Manuel Cortez, dirigente de la Confederación de Trabajadores del Perú
(CGTP), el principal sindicato del país, destacó la mención en el
discurso de García del respeto irrestricto de la jornada de ocho horas
y de la eliminación de formas de contratación informales, pero advirtió
que el mandatario dejó cuestiones clave sin abordar.
"La principal omisión del discurso fue no haber señalado la
importancia y la necesidad de la aprobación de una nueva ley general
del trabajo, así como una reforma tributaria integral, para que paguen
más aquellos que tienen más", dijo Cortez a IPS.
"Tampoco mencionó la reposición de los despedidos durante la época
de Fujimori.

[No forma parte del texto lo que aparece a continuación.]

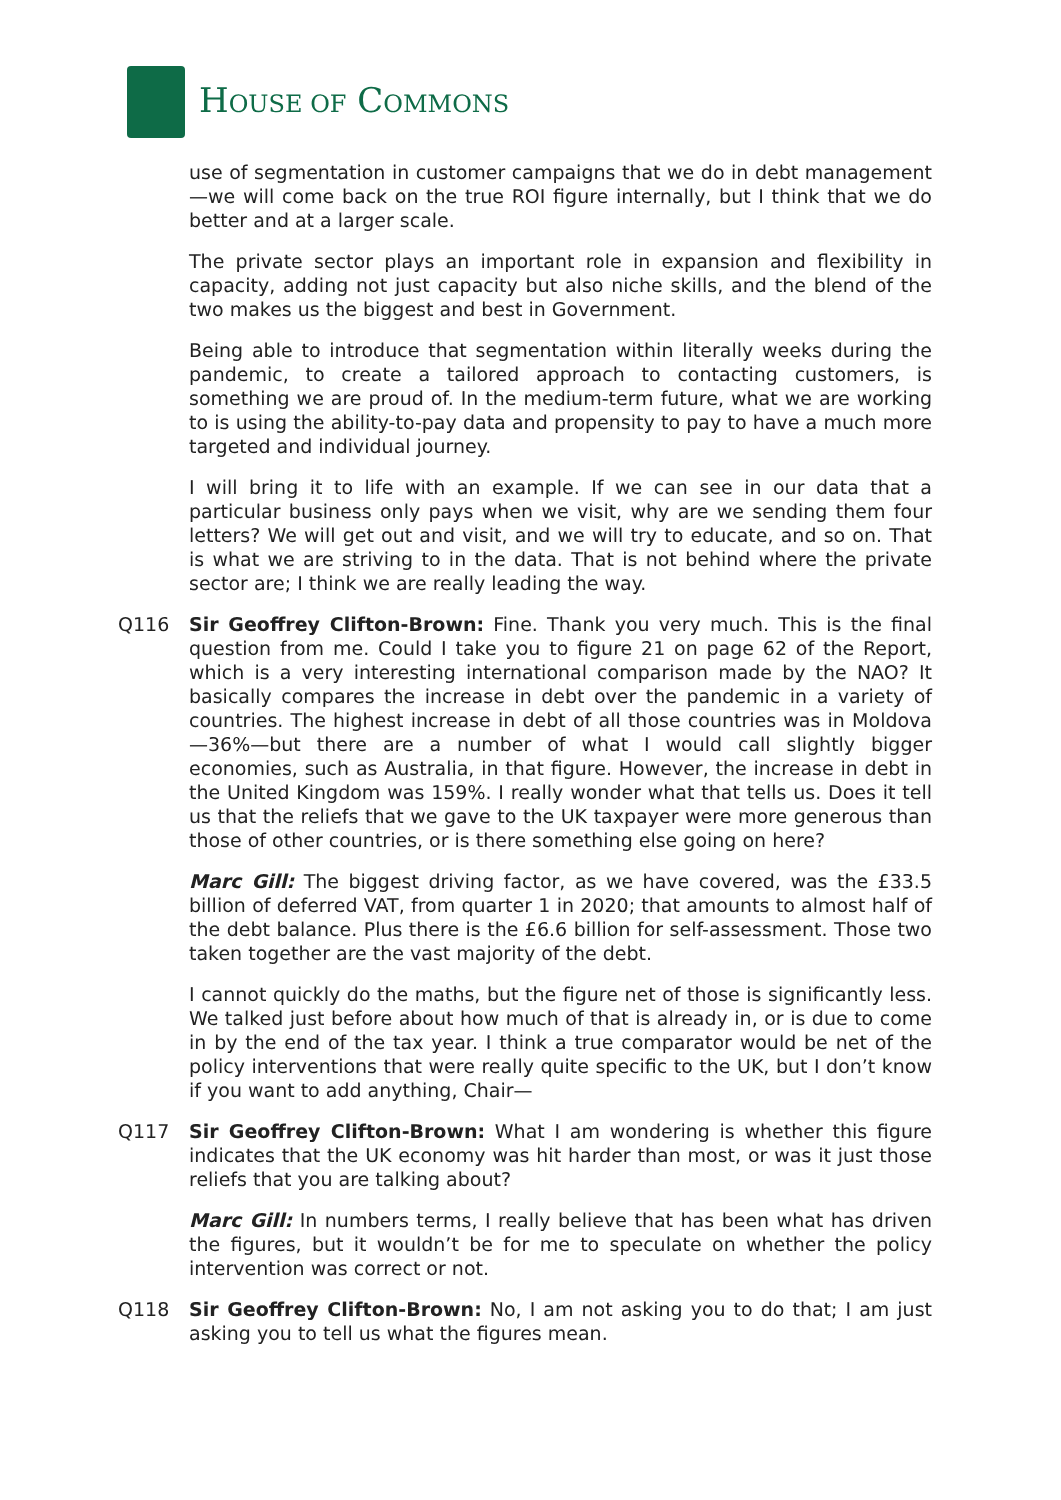HOUSE OF COMMONS
use of segmentation in customer campaigns that we do in debt management—we will come back on the true ROI figure internally, but I think that we do better and at a larger scale.
The private sector plays an important role in expansion and flexibility in capacity, adding not just capacity but also niche skills, and the blend of the two makes us the biggest and best in Government.
Being able to introduce that segmentation within literally weeks during the pandemic, to create a tailored approach to contacting customers, is something we are proud of. In the medium-term future, what we are working to is using the ability-to-pay data and propensity to pay to have a much more targeted and individual journey.
I will bring it to life with an example. If we can see in our data that a particular business only pays when we visit, why are we sending them four letters? We will get out and visit, and we will try to educate, and so on. That is what we are striving to in the data. That is not behind where the private sector are; I think we are really leading the way.
Q116 Sir Geoffrey Clifton-Brown: Fine. Thank you very much. This is the final question from me. Could I take you to figure 21 on page 62 of the Report, which is a very interesting international comparison made by the NAO? It basically compares the increase in debt over the pandemic in a variety of countries. The highest increase in debt of all those countries was in Moldova—36%—but there are a number of what I would call slightly bigger economies, such as Australia, in that figure. However, the increase in debt in the United Kingdom was 159%. I really wonder what that tells us. Does it tell us that the reliefs that we gave to the UK taxpayer were more generous than those of other countries, or is there something else going on here?
Marc Gill: The biggest driving factor, as we have covered, was the £33.5 billion of deferred VAT, from quarter 1 in 2020; that amounts to almost half of the debt balance. Plus there is the £6.6 billion for self-assessment. Those two taken together are the vast majority of the debt.
I cannot quickly do the maths, but the figure net of those is significantly less. We talked just before about how much of that is already in, or is due to come in by the end of the tax year. I think a true comparator would be net of the policy interventions that were really quite specific to the UK, but I don’t know if you want to add anything, Chair—
Q117 Sir Geoffrey Clifton-Brown: What I am wondering is whether this figure indicates that the UK economy was hit harder than most, or was it just those reliefs that you are talking about?
Marc Gill: In numbers terms, I really believe that has been what has driven the figures, but it wouldn’t be for me to speculate on whether the policy intervention was correct or not.
Q118 Sir Geoffrey Clifton-Brown: No, I am not asking you to do that; I am just asking you to tell us what the figures mean.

Hay miles que todavía están en la calle por culpa de la
dictadura", agregó el sindicalista.
El profesor de Ciencias Políticas de la Pontificia Universidad Católica,
Rolando Ames, reconoció la aspiración de García de plantear cambios
profundos, pero consideró que el mandatario se extendió demasiado en
los anuncios.
"Quizá hizo demasiados anuncios, incluso algunos que tienen que
ver con leyes y programas ya en marcha. Pero me parece interesante que
haya querido mostrar la búsqueda de otra manera de relacionar el Estado
con la gente. Ha querido demostrar que los políticos no serán
privilegiados, y que el Estado será legitimado con determinadas medidas.
Eso era necesario", señaló Ames a IPS.
Luego de su discurso, Alan García se dirigió a Palacio de Gobierno.
Caminó las cinco calles de distancia entre la sede del Congreso y su
nueva residencia. Ingresó al lugar entre los vítores de los militantes
de su partido.
Acababa entonces de comenzar para García el desafío de llevar a la práctica
lo que ha anunciado. Si no cumple con sus promesas de este viernes, no
tendrá una tercera oportunidad. Se puede resucitar una vez, no dos.